A weaker rupee in the October-December quarter, when it slipped about 2.3 percent against the U.S. dollar, could sweeten tech profits. But individual firms could see minor hiccups from salary increases and costs related to acquisitions or large deals. Analysts cited big deals set to be awarded and large-scale hiring as pointers to strong growth.
The earnings parade in India's USD 17-billion software and office service export industry -- powered by low-cost English-speaking workers earning a fifth of western wages -- kicks off on Tuesday with mid-sized Aztec Software and MphasiS BFL Ltd reporting their numbers. But the market will be eyeing bellwether Infosys Technologies, which is set to unveil its results on Wednesday, and will also be focused on its full-year forecasts.

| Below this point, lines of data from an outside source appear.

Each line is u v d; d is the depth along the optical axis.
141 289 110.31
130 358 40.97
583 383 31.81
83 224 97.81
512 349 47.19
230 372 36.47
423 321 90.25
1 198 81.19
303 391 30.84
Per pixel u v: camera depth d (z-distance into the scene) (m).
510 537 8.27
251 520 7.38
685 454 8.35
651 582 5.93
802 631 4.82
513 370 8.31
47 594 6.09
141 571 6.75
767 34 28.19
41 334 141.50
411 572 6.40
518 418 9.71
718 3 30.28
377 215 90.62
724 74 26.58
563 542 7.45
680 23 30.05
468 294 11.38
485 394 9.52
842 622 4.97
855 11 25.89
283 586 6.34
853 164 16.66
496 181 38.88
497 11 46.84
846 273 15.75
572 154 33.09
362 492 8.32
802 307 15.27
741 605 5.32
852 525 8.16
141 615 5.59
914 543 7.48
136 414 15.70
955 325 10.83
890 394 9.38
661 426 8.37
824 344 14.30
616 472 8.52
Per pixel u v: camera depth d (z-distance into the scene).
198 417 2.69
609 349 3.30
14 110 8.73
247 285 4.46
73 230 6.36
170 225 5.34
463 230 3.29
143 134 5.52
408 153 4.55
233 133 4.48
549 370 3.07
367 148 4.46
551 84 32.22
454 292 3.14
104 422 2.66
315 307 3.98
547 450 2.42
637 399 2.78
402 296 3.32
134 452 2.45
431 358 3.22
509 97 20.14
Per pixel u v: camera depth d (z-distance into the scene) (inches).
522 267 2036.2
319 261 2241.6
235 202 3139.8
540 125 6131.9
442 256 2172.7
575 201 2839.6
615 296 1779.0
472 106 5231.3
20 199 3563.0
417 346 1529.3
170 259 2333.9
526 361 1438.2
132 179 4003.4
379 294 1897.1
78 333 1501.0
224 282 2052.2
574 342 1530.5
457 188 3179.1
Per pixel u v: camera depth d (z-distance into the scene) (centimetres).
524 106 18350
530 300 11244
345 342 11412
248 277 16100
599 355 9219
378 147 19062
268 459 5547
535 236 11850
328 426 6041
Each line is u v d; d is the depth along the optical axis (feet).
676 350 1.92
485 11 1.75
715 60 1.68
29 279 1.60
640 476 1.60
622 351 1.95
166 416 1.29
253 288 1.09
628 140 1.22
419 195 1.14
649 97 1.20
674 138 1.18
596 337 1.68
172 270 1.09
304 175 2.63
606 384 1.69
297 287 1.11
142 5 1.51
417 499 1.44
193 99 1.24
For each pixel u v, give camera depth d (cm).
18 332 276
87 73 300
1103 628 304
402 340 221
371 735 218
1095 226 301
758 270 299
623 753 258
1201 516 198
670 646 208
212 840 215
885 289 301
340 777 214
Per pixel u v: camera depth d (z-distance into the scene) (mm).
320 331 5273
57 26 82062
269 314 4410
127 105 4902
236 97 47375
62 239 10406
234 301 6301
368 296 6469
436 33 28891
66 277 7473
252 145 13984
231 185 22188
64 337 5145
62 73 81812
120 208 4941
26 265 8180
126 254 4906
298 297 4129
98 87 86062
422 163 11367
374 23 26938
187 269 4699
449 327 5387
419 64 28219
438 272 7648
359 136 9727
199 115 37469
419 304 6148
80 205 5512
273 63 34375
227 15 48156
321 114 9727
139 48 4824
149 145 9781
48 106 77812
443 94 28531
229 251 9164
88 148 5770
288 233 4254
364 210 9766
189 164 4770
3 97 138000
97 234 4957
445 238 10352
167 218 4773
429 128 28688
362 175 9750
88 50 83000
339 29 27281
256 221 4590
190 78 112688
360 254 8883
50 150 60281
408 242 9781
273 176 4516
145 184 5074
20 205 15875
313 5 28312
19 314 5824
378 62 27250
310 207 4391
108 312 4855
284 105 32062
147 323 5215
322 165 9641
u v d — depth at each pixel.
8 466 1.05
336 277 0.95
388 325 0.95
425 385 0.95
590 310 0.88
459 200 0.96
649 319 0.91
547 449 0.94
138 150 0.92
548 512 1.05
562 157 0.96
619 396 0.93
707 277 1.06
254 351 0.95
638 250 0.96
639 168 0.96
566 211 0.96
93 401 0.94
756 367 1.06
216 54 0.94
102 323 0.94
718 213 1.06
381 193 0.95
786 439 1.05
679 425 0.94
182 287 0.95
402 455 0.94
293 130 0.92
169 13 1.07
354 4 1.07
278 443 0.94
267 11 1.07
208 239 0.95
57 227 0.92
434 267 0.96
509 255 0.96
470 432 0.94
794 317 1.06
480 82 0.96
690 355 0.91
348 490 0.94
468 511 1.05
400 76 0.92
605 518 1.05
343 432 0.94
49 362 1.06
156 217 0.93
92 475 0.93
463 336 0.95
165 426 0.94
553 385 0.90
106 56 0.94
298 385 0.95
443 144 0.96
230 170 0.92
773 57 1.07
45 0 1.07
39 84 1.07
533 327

"This quarter, everybody is going to be pleasantly surprised -- especially Infosys, TCS and even Wipro," said Sandeep Shenoy, industry analyst at Pioneer Intermediaries. Infosys is expected to post year-on-year net profit growth of 30 percent at 6.49 billion rupees (USD 146.4 million), compared with 4.97 billion rupees in the same quarter of 2004/05, while its sales are expected to jump 34 percent to 25.21 billion rupees on the year.
Tata Consultancy Services (TCS), India's top tech exporter, reports results a day after Infosys, the No. 2 player. TCS will show a yearly rise of 8.3 percent to 7.37 billion rupees and a strong sequential rise of 6.2 percent, according to the Reuters poll. Shenoy said TCS would rebound from a bad start to the fiscal year.
Earnings began rebounding the previous year as IT firms recovered from an industry slowdown witnessed after the telecoms and Internet meltdowns between 2000 and 2003.